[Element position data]

⁂

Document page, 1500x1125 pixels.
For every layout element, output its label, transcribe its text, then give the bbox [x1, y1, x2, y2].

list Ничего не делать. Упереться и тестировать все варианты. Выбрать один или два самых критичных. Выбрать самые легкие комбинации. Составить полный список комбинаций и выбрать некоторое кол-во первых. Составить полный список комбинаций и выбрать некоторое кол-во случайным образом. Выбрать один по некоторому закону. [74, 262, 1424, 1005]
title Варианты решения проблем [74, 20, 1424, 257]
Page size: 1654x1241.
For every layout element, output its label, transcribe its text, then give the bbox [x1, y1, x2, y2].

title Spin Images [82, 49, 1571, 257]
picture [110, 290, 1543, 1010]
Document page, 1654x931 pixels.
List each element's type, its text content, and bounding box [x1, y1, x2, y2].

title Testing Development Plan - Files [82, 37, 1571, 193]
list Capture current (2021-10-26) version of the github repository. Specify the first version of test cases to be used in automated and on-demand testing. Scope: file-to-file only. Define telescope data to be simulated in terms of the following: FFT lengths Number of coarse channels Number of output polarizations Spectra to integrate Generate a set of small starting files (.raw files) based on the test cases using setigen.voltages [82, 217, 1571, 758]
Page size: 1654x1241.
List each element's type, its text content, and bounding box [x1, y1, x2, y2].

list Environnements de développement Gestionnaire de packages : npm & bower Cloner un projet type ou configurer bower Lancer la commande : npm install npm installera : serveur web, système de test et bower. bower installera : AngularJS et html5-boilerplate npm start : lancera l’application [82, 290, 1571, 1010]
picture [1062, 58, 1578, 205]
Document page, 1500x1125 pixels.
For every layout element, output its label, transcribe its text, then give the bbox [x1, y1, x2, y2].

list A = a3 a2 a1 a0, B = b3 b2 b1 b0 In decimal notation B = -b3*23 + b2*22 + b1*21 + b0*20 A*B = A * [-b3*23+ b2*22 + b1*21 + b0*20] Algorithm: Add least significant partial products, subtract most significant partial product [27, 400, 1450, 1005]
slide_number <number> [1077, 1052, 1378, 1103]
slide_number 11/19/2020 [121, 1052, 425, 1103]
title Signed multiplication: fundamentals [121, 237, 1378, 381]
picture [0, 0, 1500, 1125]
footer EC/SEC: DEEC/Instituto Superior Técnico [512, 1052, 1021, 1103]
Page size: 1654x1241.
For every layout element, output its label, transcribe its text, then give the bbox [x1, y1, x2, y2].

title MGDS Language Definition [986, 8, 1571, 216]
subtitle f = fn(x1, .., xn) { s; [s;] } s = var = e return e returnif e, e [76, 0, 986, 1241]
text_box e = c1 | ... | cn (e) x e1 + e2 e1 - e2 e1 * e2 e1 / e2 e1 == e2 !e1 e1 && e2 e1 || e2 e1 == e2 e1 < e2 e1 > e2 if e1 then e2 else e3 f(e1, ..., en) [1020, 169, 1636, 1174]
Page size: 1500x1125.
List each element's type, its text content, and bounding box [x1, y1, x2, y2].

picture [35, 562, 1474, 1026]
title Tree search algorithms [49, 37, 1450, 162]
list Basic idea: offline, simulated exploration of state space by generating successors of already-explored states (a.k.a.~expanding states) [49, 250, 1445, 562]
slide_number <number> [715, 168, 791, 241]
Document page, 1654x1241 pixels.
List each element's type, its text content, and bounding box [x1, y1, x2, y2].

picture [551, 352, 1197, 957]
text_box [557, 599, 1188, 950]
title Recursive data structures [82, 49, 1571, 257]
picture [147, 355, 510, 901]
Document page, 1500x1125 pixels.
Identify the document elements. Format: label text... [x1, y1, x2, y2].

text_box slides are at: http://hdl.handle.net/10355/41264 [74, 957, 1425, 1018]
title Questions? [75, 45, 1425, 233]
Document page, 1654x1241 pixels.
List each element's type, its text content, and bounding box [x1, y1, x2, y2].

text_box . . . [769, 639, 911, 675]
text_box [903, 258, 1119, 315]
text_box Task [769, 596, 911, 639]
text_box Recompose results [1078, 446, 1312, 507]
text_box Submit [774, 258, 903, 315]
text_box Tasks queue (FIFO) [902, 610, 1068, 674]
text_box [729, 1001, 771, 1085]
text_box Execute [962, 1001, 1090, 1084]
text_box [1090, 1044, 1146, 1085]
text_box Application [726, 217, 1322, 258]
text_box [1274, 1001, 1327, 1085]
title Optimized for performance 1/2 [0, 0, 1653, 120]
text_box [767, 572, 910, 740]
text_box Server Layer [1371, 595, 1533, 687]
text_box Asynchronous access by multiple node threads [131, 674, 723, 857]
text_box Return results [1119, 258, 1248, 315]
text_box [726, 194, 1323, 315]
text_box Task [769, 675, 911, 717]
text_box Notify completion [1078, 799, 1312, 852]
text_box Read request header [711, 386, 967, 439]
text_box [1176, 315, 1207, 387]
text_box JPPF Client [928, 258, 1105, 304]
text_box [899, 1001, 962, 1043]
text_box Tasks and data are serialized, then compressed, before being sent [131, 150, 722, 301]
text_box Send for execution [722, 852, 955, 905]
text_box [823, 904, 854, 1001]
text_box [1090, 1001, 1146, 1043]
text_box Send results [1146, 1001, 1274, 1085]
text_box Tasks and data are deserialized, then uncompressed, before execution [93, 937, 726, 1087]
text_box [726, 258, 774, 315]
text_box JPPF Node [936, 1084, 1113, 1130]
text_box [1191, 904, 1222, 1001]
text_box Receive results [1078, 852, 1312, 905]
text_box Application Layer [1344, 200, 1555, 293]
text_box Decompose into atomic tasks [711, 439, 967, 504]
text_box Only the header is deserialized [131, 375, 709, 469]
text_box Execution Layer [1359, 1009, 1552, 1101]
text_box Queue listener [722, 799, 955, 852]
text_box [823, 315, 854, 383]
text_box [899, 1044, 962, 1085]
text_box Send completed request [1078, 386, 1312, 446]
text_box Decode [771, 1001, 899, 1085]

⁂

**YOUR GOAL**
Retype the entire listing above line for line, changing nothing.

**ANSWER TO THIS EXERCISE**
Document page, 1500x1125 pixels.
For every layout element, output its label, transcribe its text, then give the bbox [x1, y1, x2, y2].

list Ничего не делать. Упереться и тестировать все варианты. Выбрать один или два самых критичных. Выбрать самые легкие комбинации. Составить полный список комбинаций и выбрать некоторое кол-во первых. Составить полный список комбинаций и выбрать некоторое кол-во случайным образом. Выбрать один по некоторому закону. [74, 262, 1424, 1005]
title Варианты решения проблем [74, 20, 1424, 257]
Page size: 1654x1241.
For every layout element, output its label, transcribe its text, then give the bbox [x1, y1, x2, y2].

title Spin Images [82, 49, 1571, 257]
picture [110, 290, 1543, 1010]
Document page, 1654x931 pixels.
List each element's type, its text content, and bounding box [x1, y1, x2, y2].

title Testing Development Plan - Files [82, 37, 1571, 193]
list Capture current (2021-10-26) version of the github repository. Specify the first version of test cases to be used in automated and on-demand testing. Scope: file-to-file only. Define telescope data to be simulated in terms of the following: FFT lengths Number of coarse channels Number of output polarizations Spectra to integrate Generate a set of small starting files (.raw files) based on the test cases using setigen.voltages [82, 217, 1571, 758]
Page size: 1654x1241.
List each element's type, its text content, and bounding box [x1, y1, x2, y2].

list Environnements de développement Gestionnaire de packages : npm & bower Cloner un projet type ou configurer bower Lancer la commande : npm install npm installera : serveur web, système de test et bower. bower installera : AngularJS et html5-boilerplate npm start : lancera l’application [82, 290, 1571, 1010]
picture [1062, 58, 1578, 205]
Document page, 1500x1125 pixels.
For every layout element, output its label, transcribe its text, then give the bbox [x1, y1, x2, y2].

list A = a3 a2 a1 a0, B = b3 b2 b1 b0 In decimal notation B = -b3*23 + b2*22 + b1*21 + b0*20 A*B = A * [-b3*23+ b2*22 + b1*21 + b0*20] Algorithm: Add least significant partial products, subtract most significant partial product [27, 400, 1450, 1005]
slide_number <number> [1077, 1052, 1378, 1103]
slide_number 11/19/2020 [121, 1052, 425, 1103]
title Signed multiplication: fundamentals [121, 237, 1378, 381]
picture [0, 0, 1500, 1125]
footer EC/SEC: DEEC/Instituto Superior Técnico [512, 1052, 1021, 1103]
Page size: 1654x1241.
For every layout element, output its label, transcribe its text, then give the bbox [x1, y1, x2, y2].

title MGDS Language Definition [986, 8, 1571, 216]
subtitle f = fn(x1, .., xn) { s; [s;] } s = var = e return e returnif e, e [76, 0, 986, 1241]
text_box e = c1 | ... | cn (e) x e1 + e2 e1 - e2 e1 * e2 e1 / e2 e1 == e2 !e1 e1 && e2 e1 || e2 e1 == e2 e1 < e2 e1 > e2 if e1 then e2 else e3 f(e1, ..., en) [1020, 169, 1636, 1174]
Page size: 1500x1125.
List each element's type, its text content, and bounding box [x1, y1, x2, y2].

picture [35, 562, 1474, 1026]
title Tree search algorithms [49, 37, 1450, 162]
list Basic idea: offline, simulated exploration of state space by generating successors of already-explored states (a.k.a.~expanding states) [49, 250, 1445, 562]
slide_number <number> [715, 168, 791, 241]
Document page, 1654x1241 pixels.
List each element's type, its text content, and bounding box [x1, y1, x2, y2].

picture [551, 352, 1197, 957]
text_box [557, 599, 1188, 950]
title Recursive data structures [82, 49, 1571, 257]
picture [147, 355, 510, 901]
Document page, 1500x1125 pixels.
Identify the document elements. Format: label text... [x1, y1, x2, y2].

text_box slides are at: http://hdl.handle.net/10355/41264 [74, 957, 1425, 1018]
title Questions? [75, 45, 1425, 233]
Document page, 1654x1241 pixels.
List each element's type, its text content, and bounding box [x1, y1, x2, y2].

text_box . . . [769, 639, 911, 675]
text_box [903, 258, 1119, 315]
text_box Task [769, 596, 911, 639]
text_box Recompose results [1078, 446, 1312, 507]
text_box Submit [774, 258, 903, 315]
text_box Tasks queue (FIFO) [902, 610, 1068, 674]
text_box [729, 1001, 771, 1085]
text_box Execute [962, 1001, 1090, 1084]
text_box [1090, 1044, 1146, 1085]
text_box Application [726, 217, 1322, 258]
text_box [1274, 1001, 1327, 1085]
title Optimized for performance 1/2 [0, 0, 1653, 120]
text_box [767, 572, 910, 740]
text_box Server Layer [1371, 595, 1533, 687]
text_box Asynchronous access by multiple node threads [131, 674, 723, 857]
text_box Return results [1119, 258, 1248, 315]
text_box [726, 194, 1323, 315]
text_box Task [769, 675, 911, 717]
text_box Notify completion [1078, 799, 1312, 852]
text_box Read request header [711, 386, 967, 439]
text_box [1176, 315, 1207, 387]
text_box JPPF Client [928, 258, 1105, 304]
text_box [899, 1001, 962, 1043]
text_box Tasks and data are serialized, then compressed, before being sent [131, 150, 722, 301]
text_box Send for execution [722, 852, 955, 905]
text_box [823, 904, 854, 1001]
text_box [1090, 1001, 1146, 1043]
text_box Send results [1146, 1001, 1274, 1085]
text_box Tasks and data are deserialized, then uncompressed, before execution [93, 937, 726, 1087]
text_box [726, 258, 774, 315]
text_box JPPF Node [936, 1084, 1113, 1130]
text_box [1191, 904, 1222, 1001]
text_box Receive results [1078, 852, 1312, 905]
text_box Application Layer [1344, 200, 1555, 293]
text_box Decompose into atomic tasks [711, 439, 967, 504]
text_box Only the header is deserialized [131, 375, 709, 469]
text_box Execution Layer [1359, 1009, 1552, 1101]
text_box Queue listener [722, 799, 955, 852]
text_box [823, 315, 854, 383]
text_box [899, 1044, 962, 1085]
text_box Send completed request [1078, 386, 1312, 446]
text_box Decode [771, 1001, 899, 1085]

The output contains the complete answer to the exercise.